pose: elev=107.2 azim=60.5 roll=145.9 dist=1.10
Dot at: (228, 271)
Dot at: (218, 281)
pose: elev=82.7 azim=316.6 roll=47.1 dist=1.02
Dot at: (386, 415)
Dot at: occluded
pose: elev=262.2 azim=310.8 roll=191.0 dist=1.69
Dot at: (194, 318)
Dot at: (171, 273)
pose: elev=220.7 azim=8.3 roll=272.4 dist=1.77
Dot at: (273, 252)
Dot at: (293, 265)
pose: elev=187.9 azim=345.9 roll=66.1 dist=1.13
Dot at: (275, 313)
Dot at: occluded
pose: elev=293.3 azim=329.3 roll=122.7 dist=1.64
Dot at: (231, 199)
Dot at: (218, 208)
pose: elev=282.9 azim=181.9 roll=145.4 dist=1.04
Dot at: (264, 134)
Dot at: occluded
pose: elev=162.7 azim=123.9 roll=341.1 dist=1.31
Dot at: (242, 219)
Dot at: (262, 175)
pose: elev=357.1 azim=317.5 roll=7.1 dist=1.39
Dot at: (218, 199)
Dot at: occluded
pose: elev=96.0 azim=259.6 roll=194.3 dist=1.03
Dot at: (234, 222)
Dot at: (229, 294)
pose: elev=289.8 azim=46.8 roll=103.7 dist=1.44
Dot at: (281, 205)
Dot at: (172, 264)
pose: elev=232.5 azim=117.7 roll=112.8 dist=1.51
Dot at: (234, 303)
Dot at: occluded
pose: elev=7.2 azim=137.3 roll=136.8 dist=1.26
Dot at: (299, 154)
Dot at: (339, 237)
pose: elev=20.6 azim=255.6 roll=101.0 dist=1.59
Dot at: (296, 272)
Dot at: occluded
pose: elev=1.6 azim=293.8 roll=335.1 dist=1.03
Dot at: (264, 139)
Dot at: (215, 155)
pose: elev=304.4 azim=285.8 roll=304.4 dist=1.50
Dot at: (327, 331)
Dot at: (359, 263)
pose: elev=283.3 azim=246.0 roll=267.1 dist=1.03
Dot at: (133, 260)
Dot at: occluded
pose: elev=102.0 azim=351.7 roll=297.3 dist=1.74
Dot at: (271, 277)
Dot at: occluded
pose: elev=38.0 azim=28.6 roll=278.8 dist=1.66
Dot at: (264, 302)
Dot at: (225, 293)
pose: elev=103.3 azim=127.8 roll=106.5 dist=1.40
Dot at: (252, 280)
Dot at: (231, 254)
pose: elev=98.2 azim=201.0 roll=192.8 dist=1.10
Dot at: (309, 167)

DIRECTIONS FOR THIS TASK:
Rewrite every line of the records above with "pose" changed to "camera" wherever it occurs, keeping everything else the same.

THE REPLY:
camera: elev=107.2 azim=60.5 roll=145.9 dist=1.10
Dot at: (228, 271)
Dot at: (218, 281)
camera: elev=82.7 azim=316.6 roll=47.1 dist=1.02
Dot at: (386, 415)
Dot at: occluded
camera: elev=262.2 azim=310.8 roll=191.0 dist=1.69
Dot at: (194, 318)
Dot at: (171, 273)
camera: elev=220.7 azim=8.3 roll=272.4 dist=1.77
Dot at: (273, 252)
Dot at: (293, 265)
camera: elev=187.9 azim=345.9 roll=66.1 dist=1.13
Dot at: (275, 313)
Dot at: occluded
camera: elev=293.3 azim=329.3 roll=122.7 dist=1.64
Dot at: (231, 199)
Dot at: (218, 208)
camera: elev=282.9 azim=181.9 roll=145.4 dist=1.04
Dot at: (264, 134)
Dot at: occluded
camera: elev=162.7 azim=123.9 roll=341.1 dist=1.31
Dot at: (242, 219)
Dot at: (262, 175)
camera: elev=357.1 azim=317.5 roll=7.1 dist=1.39
Dot at: (218, 199)
Dot at: occluded
camera: elev=96.0 azim=259.6 roll=194.3 dist=1.03
Dot at: (234, 222)
Dot at: (229, 294)
camera: elev=289.8 azim=46.8 roll=103.7 dist=1.44
Dot at: (281, 205)
Dot at: (172, 264)
camera: elev=232.5 azim=117.7 roll=112.8 dist=1.51
Dot at: (234, 303)
Dot at: occluded
camera: elev=7.2 azim=137.3 roll=136.8 dist=1.26
Dot at: (299, 154)
Dot at: (339, 237)
camera: elev=20.6 azim=255.6 roll=101.0 dist=1.59
Dot at: (296, 272)
Dot at: occluded
camera: elev=1.6 azim=293.8 roll=335.1 dist=1.03
Dot at: (264, 139)
Dot at: (215, 155)
camera: elev=304.4 azim=285.8 roll=304.4 dist=1.50
Dot at: (327, 331)
Dot at: (359, 263)
camera: elev=283.3 azim=246.0 roll=267.1 dist=1.03
Dot at: (133, 260)
Dot at: occluded
camera: elev=102.0 azim=351.7 roll=297.3 dist=1.74
Dot at: (271, 277)
Dot at: occluded
camera: elev=38.0 azim=28.6 roll=278.8 dist=1.66
Dot at: (264, 302)
Dot at: (225, 293)
camera: elev=103.3 azim=127.8 roll=106.5 dist=1.40
Dot at: (252, 280)
Dot at: (231, 254)
camera: elev=98.2 azim=201.0 roll=192.8 dist=1.10
Dot at: (309, 167)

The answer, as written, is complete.